King of the Dot competition sees rappers insult one another in rhyme

Imagine a playground of squabbling Grade 4 students a world of egos and possibly overt prejudice bitter feuds and callous grudges. Now add some hip-hop swagger a rhyming dictionary and a lot of wit and wordplay. From there you might get something of an idea of what modern battle rap is about. It is quite literally a subculture of opponents saying mean things to each other… but in rhyme.

It’s not quite poetry but to call it artless would be a fool’s move. Battle rap has come a long way from the spontaneity of curbside freestyles and in recent years has developed into a mode preferring the harder punches and head-scratching dynamics of pre-written highly rehearsed and expertly performed a cappella raps. Those who have seen Eminem’s 8 Mile should have a pretty good idea except the serious tone of that film might miss the sheer fun that battle rap offers.

Battle rap is utter spectacle; it is mean-spirited sport with words. A more apt metaphor would be pro wrestling. Rappers essentially become larger than life taking on character and costume. It’s almost as if they’ve figured out what the best part of professional wrestling is (clearly the promos) and pared and honed that into an art form — yet with the intrusion of the hip-hop trappings in tow: misogyny and homophobia money chasing and violence aggrandizement.
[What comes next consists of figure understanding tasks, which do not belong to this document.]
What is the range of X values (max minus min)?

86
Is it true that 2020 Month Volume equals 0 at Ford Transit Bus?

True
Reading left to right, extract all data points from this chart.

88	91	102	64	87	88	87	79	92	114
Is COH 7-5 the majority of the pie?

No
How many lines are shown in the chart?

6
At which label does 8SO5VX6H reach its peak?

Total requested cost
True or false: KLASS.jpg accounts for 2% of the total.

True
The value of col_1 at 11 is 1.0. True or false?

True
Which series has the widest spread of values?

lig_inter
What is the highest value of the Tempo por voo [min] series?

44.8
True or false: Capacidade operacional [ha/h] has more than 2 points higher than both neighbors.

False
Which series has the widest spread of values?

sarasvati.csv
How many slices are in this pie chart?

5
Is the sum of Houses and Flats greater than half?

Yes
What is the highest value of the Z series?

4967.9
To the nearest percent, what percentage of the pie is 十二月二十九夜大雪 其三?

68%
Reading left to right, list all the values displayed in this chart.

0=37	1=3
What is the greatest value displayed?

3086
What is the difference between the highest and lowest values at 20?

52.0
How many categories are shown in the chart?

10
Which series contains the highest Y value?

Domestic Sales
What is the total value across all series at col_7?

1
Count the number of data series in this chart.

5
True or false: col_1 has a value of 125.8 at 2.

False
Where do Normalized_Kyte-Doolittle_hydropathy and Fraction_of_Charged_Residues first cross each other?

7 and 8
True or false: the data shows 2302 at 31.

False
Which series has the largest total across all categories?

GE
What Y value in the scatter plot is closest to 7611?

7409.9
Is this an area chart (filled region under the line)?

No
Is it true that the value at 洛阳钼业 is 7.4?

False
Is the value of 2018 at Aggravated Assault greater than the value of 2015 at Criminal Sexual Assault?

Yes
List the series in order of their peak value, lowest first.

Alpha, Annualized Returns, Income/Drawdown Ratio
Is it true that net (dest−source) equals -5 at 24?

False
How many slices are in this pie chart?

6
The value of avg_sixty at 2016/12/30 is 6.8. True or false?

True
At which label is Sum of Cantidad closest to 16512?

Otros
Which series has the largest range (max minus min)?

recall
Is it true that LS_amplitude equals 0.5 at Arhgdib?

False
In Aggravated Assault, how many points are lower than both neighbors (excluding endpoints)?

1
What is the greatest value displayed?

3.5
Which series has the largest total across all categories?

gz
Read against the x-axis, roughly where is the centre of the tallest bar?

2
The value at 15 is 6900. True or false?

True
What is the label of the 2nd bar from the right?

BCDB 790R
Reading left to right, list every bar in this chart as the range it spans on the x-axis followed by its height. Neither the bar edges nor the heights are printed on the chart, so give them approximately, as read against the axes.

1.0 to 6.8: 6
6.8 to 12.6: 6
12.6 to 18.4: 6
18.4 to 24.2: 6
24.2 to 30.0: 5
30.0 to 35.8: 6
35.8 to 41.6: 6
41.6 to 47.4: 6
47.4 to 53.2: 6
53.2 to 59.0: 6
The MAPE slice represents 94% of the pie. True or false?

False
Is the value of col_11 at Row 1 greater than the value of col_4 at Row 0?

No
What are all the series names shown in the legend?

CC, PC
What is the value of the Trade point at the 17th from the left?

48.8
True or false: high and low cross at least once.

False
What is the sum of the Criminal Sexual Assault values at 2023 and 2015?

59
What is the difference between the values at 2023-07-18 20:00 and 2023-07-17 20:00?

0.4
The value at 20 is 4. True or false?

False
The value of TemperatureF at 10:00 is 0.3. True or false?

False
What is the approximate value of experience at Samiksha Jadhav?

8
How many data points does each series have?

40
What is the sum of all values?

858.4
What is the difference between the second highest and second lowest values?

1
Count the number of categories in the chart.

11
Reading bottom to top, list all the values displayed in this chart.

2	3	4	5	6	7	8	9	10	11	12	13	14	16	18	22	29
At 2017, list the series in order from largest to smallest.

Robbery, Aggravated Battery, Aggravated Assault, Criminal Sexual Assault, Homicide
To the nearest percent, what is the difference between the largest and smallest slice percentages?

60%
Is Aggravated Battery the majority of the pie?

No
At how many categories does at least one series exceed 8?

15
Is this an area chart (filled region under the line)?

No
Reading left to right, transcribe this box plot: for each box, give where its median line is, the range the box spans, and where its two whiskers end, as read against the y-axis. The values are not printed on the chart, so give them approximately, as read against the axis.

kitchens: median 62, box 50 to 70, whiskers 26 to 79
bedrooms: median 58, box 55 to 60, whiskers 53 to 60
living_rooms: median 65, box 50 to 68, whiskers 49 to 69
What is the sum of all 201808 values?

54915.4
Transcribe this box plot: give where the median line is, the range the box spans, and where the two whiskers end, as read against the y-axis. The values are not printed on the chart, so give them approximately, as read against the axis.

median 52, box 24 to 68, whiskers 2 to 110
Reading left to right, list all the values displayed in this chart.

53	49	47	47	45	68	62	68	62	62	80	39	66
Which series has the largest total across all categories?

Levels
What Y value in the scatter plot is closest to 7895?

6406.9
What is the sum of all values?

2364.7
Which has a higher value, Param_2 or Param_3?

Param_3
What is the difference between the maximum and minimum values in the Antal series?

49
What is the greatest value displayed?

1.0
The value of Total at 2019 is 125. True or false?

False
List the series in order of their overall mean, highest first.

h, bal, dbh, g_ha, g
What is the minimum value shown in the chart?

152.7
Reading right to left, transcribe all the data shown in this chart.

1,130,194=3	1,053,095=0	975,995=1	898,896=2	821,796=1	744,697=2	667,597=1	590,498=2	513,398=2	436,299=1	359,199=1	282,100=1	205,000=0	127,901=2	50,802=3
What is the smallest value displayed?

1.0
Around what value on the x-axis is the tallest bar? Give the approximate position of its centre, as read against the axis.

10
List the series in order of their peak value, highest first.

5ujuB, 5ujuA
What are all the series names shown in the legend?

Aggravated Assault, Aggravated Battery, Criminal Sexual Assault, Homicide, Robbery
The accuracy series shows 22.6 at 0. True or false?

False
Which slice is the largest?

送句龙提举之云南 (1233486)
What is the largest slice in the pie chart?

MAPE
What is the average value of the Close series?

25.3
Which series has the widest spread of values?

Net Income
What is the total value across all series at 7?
It’s a curious blend of heady wordplay and lowbrow sentiment hatefulness and humour championing of vice and panning of temperance crowd-pleasing performance and spoken word.

Deep down however it runs on a DIY ethic; one can certainly sense the deep love the rappers and by extension the fans have for that world and despite certain boasts it’s done for the love and certainly not for what precious little money or fame it has to offer. It is a small and niche subculture and like many niche subcultures it’s one that can easily suck in the inquisitive and interested. Battle rap sees perpetual releases of battles on YouTube from across the world almost every day with an output that could easily replace one’s television intake.

Canada’s landmark battle league King of the Dot easily puts up some of the best talent to run alongside the rest of the world. KOTD began in alleys in Toronto in 2008 and has grown outward with multiple divisions including an Alberta chapter that now brings us Quarantine.

Quarantine is likely Alberta’s biggest battle event hosted by KOTD to date bringing rappers from all over North America and pitting them against some of Alberta’s finest. Edmonton’s Wize Guy (returning from an impressive run in KOTD’s Ground Zero Grand Prix) will battle Philadelphia’s Uno Lavoz; these being two of the most singularly hilarious rappers spitting at the moment. Atlanta’s Ness Less will face off against Calgary’s Fingaz. And perhaps most exciting Chedda Cheese arguably Calgary’s finest battler (I’m expecting a call out for that one) will be gearing up against the return of Tricky P one of Toronto’s luminaries.

Chedda Cheese is no slouch with dozens of battles under his belt climbing the ranks in KOTD’s Grand Prix tournament and having even battled in the notable Scribble Jam tournaments of battle days past. Despite not having a battle for about a year Chedda has remained focused on raps with a steady schedule of parody songs constantly appearing on his YouTube channel: “I would say the parody songs are definitely my main thing. I also enjoy writing a lot of original music but I feel like the parody route is probably the most promising for me personally” he says.

Perhaps that comes a little closer to what would make this event and particularly that battle against Tricky P so enjoyable. Gangster posturing doesn’t come truthful to an Albertan instead Chedda delivers an arsenal of double-timed raps and humour; where booger flicking might come as a more frightening and honest threat than the spray of a .45. “I don’t personally gain a lot of enjoyment from simply writing mean things about another person but battle rap provides a great platform to showcase raw talent and writing ability” he says. “The degrading personal attacks just happen to be in the nature of the competition.”

When asked what he has in store for Tricky P Chedda offers up nothing of his bag of tricks: “That’s top secret information right there but I’ve heard that if you hit up the Republik sometime between 4 p.m. and 8 p.m. on Saturday November 2 you might find out.”